A total solar eclipse blackened skies above Antarctica and the Southern Ocean on Saturday.
Photographers traveled to Antarctica to watch the moon block the sun and cast its shadow on Earth.
Their photos show a crescent sun rising above the sea, then becoming a dark sphere ringed in light.
A black sun reigned over Antarctica briefly on Saturday, as a total solar eclipse plunged parts of the ice continent into darkness.
The moon moved between Earth and the sun, casting its shadow over the Southern Ocean and Antarctica.
“The moon is always casting a shadow in the solar system, but periodically that shadow passes over the Earth,” meteorologist Jay Anderson said in a video produced by adventure-cruise company Lindblad Expeditions. “When that happens, we want to be underneath that shadow.”
That's why Anderson joined tourists and professional photographers aboard a Lindblad Expeditions ship, the “National Geographic Endurance,” which sailed into the Southwest Atlantic Ocean, then dropped anchor in the eclipse's path off the shores of Antarctica.
On average, there are two to four solar eclipses each year, according to NASA, but not all are visible from land or populated areas. Many of those eclipses are partial ones — the moon doesn't cover the entire sun. Saturday's event was the only total solar eclipse of 2021.
“It's such an exotic location,” Anderson said of Antarctica, adding that witnessing the eclipse there was “cream on top of the milk.”
The spectacle began with a rare crescent sunrise, as the sun, partially obscured by the moon, peeked above the sea.
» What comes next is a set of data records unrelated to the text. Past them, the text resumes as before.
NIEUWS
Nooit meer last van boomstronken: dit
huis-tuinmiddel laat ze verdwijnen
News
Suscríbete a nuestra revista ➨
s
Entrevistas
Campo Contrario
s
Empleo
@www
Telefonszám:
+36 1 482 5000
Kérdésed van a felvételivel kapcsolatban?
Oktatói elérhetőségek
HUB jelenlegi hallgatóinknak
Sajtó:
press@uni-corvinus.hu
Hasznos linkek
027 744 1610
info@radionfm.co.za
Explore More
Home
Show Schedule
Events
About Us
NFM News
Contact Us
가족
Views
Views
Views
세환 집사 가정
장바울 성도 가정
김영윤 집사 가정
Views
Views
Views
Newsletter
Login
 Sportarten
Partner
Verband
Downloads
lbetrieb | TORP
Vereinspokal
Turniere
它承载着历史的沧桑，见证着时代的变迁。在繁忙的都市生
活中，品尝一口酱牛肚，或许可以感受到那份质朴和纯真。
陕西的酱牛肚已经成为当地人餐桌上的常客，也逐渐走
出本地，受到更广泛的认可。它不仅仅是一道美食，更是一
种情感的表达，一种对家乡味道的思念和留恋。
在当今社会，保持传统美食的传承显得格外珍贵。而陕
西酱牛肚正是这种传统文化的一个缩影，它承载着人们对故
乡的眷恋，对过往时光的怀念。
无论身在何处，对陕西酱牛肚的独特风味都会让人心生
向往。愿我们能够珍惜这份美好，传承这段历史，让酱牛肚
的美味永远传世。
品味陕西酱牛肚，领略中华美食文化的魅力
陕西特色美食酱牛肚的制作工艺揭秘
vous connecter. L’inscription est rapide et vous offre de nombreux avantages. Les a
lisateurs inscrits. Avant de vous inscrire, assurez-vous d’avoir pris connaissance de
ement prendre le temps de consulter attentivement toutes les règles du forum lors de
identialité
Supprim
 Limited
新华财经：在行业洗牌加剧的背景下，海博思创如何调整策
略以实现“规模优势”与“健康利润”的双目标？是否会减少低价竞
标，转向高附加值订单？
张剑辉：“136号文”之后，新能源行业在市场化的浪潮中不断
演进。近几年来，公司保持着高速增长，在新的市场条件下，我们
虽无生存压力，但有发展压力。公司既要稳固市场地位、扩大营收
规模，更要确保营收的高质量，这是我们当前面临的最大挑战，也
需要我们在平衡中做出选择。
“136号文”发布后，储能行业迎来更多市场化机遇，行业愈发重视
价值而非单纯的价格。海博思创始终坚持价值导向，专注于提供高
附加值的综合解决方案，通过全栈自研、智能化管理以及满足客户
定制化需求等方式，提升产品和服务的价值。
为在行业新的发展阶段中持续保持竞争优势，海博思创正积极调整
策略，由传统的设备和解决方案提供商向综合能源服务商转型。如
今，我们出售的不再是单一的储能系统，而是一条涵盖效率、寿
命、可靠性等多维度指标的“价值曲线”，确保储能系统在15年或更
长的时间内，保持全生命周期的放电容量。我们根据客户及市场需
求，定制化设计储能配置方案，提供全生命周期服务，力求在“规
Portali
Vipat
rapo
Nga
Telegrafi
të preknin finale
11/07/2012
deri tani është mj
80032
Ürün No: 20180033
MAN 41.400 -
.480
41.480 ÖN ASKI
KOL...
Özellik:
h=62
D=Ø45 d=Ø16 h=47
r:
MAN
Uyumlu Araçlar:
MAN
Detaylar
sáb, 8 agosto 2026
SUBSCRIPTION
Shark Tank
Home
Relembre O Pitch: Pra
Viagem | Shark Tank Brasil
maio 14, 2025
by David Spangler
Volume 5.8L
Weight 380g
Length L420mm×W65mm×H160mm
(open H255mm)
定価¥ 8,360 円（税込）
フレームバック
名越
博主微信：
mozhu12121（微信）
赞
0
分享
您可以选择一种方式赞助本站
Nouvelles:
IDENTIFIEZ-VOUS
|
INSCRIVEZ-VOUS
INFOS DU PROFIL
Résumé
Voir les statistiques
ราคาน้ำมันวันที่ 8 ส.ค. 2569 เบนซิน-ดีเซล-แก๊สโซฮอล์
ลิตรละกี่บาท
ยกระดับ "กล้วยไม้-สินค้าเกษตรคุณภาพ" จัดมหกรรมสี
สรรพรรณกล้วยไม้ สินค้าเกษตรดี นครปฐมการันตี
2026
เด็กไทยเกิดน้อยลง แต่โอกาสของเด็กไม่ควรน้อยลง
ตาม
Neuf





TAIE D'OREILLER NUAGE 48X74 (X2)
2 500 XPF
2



The crescent sun making its way through the sky was “like a big smile looking at you,” Anderson said. The smile grew thinner as the moon moved between Earth and the sun.
Soon the moon totally eclipsed our star. Onlookers could only see the sun's corona — its outermost atmosphere — peeking around the edges of the moon. The corona is only visible to the naked eye during a total eclipse.
“A total solar eclipse is such a beautiful thing, because it brings everybody together, and for one minute everybody's going to be looking up and enjoying just the same moments,” photographer Andrew Studer said in the video.
Moments of totality — when the moon completely blocks the sun — are brief, lasting just a minute or two, depending on where you are on Earth.
Then the sun began to peek around the other side of the moon.
Total solar eclipses don't happen every year. The next one will occur on April 20, 2023, over parts of Southeast Asia and Australia, according to TimeandDate.com.
Antarctica won't see another total solar eclipse until 2039.